Tetapi, siapa sangka sejak saat penerimaan Sakramen Penguatan itu Roh Kudus menerangiku dan aku beroleh banyak rahmat yang sungguh aku syukuri? Kelas dua dan tiga setelah aku berusaha tekun, setia, dan bertahan di sekolah tersebut, aku memperoleh hasil yang gemilang, aku menjadi murid berprestasi di sekolah itu dan sering mengikuti perlombaan menjadi perwakilan dari sekolah dan diakhir tahun pelajaranku di sekolah tersebut aku menjadi terbaik dari sepuluh lulusan terbaik jurusan IPA tahun ajaran 2011/2012.
Aku sendiri tidak menyangka hal itu apalagi kedua orangtuaku. Aku merasa bangga akan kekuatan Tuhan yang diberikan kepadaku. Aku bersyukur bisa membawa kedua orangtuaku ke pelepasan kelas tiga. Orang tuaku diundang bukan karena aku membuat keonaran, melainkan aku menjadi juara terbaik dari sepuluh juara terbaik jurusan IPA. Betapa luar biasanya Engkau ya Tuhan Allahku.

-------------------------

Tugas 1:
Kumpulkan setiap baris entri yang memuat kata "kern". Huruf besar dan kecil dibedakan.

Entri yang Diberikan:

-------------------------

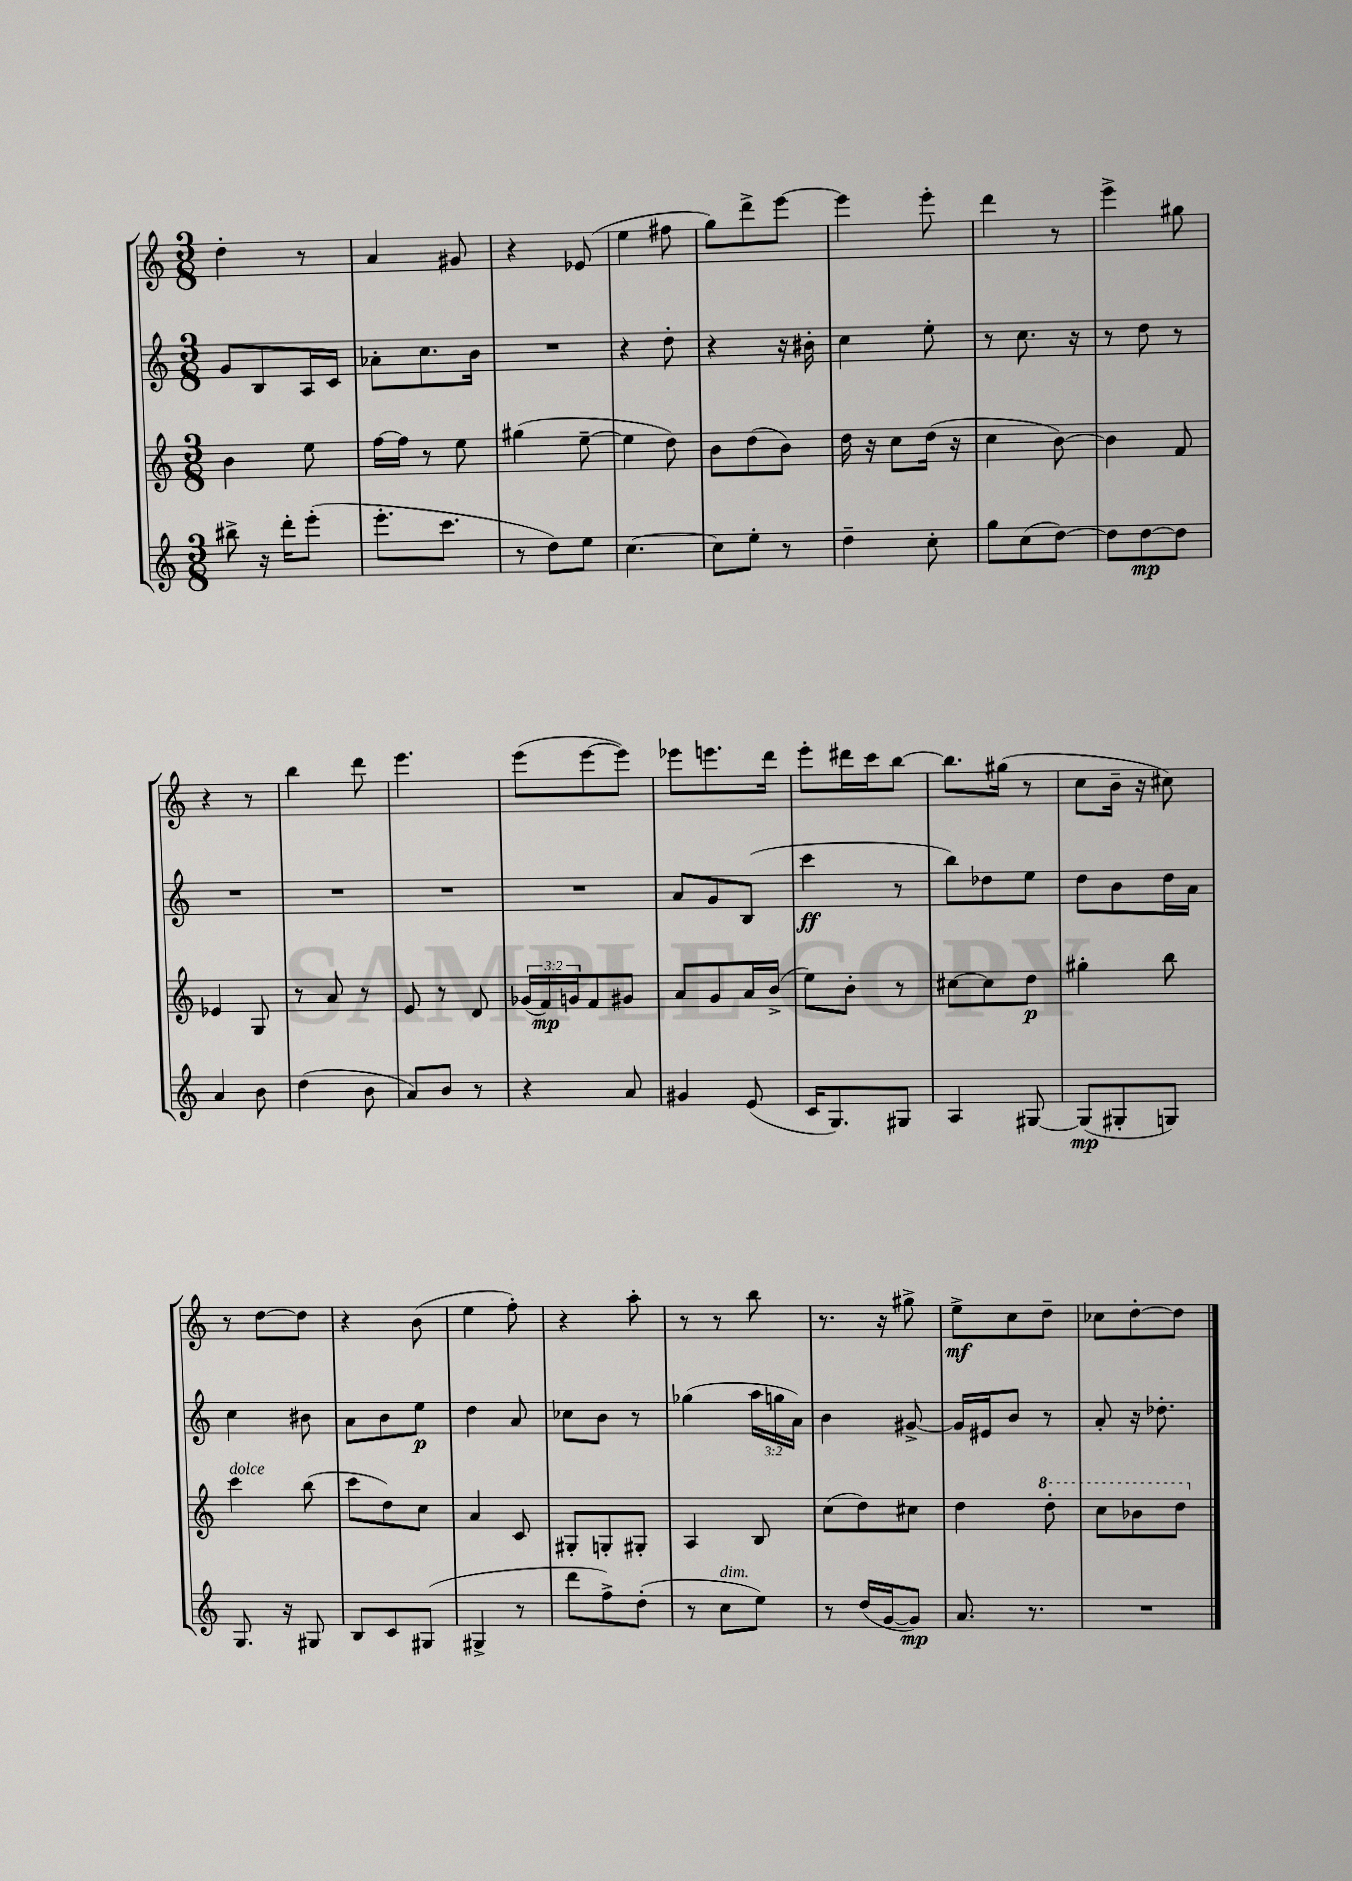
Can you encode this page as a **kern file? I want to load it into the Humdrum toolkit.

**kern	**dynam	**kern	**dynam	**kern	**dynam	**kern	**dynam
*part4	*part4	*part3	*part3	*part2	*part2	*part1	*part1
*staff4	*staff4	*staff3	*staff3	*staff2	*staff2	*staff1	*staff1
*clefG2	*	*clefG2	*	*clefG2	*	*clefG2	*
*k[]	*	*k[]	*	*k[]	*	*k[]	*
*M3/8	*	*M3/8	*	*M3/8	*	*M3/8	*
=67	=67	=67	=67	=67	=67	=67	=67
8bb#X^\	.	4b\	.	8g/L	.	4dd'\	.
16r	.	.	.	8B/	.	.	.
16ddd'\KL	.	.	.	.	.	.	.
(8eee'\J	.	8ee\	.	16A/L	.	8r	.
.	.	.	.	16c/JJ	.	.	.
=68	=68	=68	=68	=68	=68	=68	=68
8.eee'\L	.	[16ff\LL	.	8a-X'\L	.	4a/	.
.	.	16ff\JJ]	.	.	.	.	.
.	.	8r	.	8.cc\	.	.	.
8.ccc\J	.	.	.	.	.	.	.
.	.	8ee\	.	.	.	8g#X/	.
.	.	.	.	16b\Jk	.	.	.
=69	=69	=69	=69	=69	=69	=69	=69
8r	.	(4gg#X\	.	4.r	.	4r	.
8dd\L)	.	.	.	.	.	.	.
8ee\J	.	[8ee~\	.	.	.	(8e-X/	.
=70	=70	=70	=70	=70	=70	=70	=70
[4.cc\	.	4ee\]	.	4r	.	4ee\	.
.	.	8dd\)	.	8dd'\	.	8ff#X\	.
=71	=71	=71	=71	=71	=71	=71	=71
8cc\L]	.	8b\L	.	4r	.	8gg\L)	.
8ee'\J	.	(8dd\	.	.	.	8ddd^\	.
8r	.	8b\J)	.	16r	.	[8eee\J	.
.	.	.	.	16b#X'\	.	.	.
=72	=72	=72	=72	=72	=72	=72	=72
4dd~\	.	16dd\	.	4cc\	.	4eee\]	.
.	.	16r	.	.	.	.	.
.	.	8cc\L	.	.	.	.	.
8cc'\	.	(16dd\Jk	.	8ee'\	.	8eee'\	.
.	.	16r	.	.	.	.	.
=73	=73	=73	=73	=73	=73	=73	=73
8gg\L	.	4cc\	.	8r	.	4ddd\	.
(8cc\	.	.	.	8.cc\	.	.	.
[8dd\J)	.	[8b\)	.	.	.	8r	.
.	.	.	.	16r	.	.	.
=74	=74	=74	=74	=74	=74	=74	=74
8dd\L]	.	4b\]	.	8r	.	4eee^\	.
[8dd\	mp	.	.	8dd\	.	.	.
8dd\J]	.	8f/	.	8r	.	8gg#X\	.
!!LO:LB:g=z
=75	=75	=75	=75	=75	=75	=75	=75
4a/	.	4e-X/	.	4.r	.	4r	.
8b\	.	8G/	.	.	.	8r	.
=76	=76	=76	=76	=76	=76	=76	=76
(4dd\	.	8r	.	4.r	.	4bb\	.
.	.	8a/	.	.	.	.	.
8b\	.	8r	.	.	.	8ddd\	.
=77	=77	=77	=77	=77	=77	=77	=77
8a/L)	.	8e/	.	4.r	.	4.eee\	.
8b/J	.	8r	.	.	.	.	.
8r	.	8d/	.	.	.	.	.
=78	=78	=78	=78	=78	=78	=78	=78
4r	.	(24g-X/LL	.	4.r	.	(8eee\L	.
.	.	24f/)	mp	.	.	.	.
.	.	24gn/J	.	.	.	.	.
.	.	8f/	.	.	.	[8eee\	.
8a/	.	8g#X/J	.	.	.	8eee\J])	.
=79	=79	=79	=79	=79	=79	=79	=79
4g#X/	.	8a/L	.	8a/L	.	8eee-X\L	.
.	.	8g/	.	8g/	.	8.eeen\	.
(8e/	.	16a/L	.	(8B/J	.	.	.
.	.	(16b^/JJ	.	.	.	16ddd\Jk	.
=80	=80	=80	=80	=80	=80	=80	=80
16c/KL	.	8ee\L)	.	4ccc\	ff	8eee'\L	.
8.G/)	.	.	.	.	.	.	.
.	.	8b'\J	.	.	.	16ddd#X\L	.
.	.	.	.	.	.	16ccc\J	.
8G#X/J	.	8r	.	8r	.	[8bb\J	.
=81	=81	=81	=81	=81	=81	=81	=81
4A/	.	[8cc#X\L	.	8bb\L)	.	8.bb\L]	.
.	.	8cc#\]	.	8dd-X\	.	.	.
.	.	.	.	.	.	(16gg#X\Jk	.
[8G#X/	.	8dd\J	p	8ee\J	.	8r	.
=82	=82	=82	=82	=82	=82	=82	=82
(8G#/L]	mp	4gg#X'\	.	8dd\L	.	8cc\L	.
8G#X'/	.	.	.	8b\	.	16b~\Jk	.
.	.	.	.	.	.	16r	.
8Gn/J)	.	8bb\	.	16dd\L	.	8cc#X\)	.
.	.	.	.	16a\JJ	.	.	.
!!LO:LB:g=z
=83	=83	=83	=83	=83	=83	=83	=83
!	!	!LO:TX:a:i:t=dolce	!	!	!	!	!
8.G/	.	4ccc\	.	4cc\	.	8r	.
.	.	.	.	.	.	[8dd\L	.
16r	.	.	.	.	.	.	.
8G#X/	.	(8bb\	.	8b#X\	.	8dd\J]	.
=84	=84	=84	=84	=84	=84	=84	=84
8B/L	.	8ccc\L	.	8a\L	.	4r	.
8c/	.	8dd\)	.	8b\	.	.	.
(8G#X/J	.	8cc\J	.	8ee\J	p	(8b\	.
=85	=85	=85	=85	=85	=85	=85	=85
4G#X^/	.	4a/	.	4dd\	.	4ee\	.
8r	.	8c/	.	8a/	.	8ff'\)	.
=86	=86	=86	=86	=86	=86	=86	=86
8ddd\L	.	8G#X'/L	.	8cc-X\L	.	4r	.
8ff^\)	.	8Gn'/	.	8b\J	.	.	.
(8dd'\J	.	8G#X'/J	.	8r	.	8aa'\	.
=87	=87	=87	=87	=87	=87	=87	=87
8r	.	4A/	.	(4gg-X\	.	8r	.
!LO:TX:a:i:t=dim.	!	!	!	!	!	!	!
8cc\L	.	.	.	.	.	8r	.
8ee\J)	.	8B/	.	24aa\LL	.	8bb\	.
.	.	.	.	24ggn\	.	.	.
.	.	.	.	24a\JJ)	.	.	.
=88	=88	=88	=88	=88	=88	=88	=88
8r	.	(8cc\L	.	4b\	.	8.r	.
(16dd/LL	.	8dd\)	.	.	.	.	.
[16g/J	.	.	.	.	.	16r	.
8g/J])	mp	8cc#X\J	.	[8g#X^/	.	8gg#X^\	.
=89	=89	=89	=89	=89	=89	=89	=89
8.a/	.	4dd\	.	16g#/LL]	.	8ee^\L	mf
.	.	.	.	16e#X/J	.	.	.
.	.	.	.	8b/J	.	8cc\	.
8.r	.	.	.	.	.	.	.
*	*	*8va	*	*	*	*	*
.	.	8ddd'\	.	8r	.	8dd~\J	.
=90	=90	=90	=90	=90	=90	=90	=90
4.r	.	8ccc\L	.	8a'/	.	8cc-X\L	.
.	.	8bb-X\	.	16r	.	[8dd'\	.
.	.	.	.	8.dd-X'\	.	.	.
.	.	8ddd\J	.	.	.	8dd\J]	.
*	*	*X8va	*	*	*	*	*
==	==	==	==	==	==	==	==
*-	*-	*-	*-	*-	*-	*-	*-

-------------------------

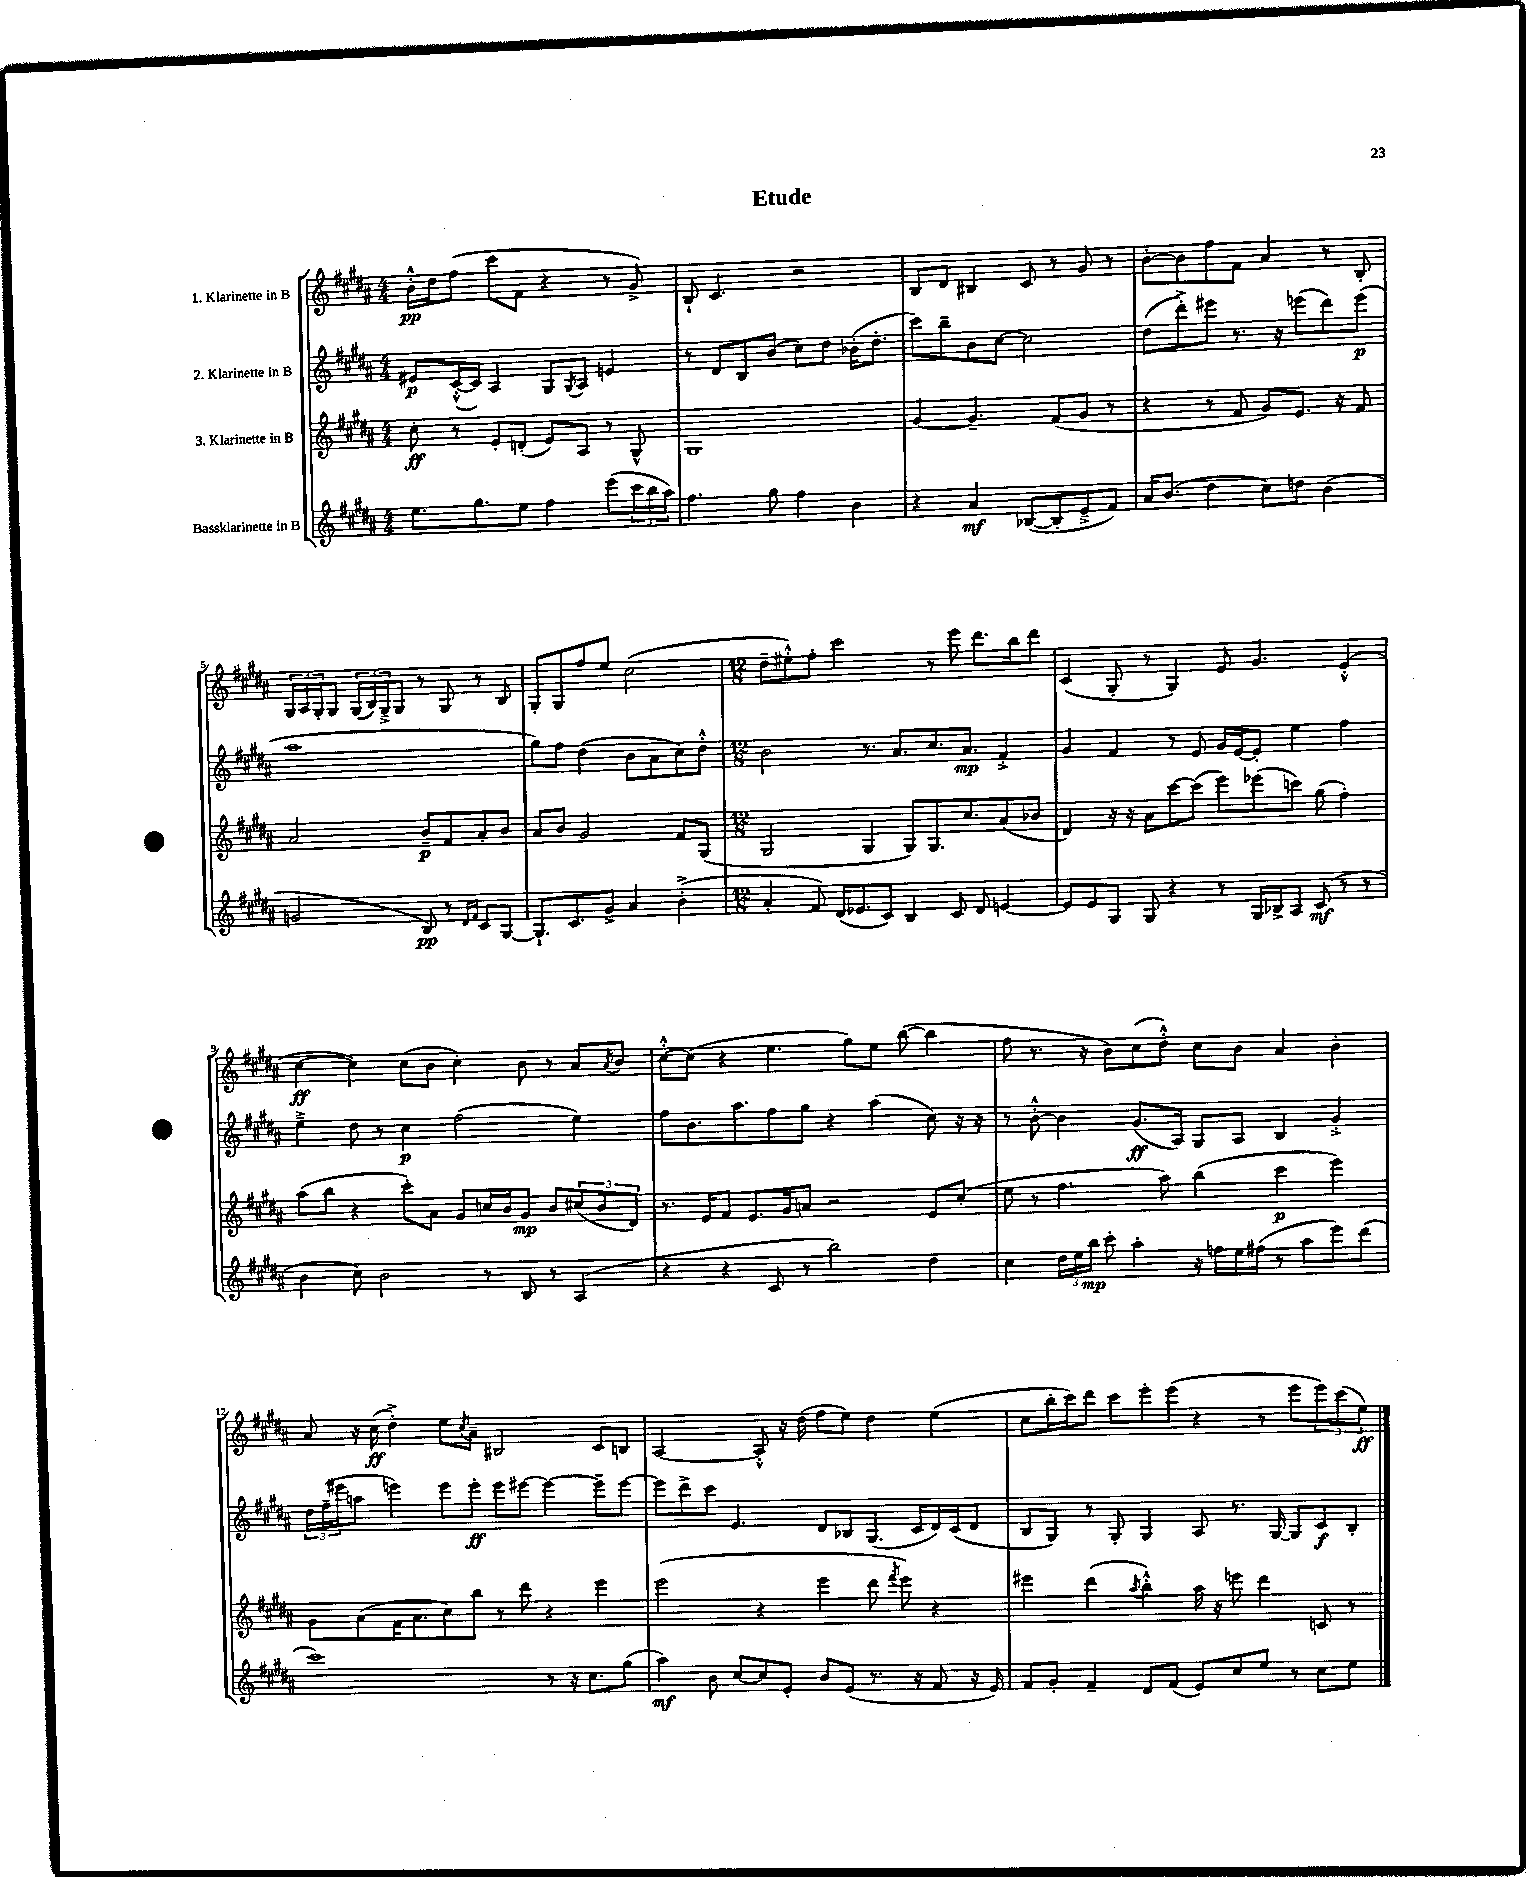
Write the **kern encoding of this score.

-------------------------

Tugas 2:
Menurut dokumen, pada tahun ajaran berapa narator menjadi yang terbaik dari sepuluh lulusan terbaik jurusan IPA?

Jawaban Tertulis 1:
Can you encode this page as a **kern file? I want to load it into the Humdrum toolkit.
**kern	**dynam	**kern	**dynam	**kern	**dynam	**kern	**dynam
Write the **kern encoding of this score.

Jawaban Tertulis 2:
Tahun ajaran 2011/2012.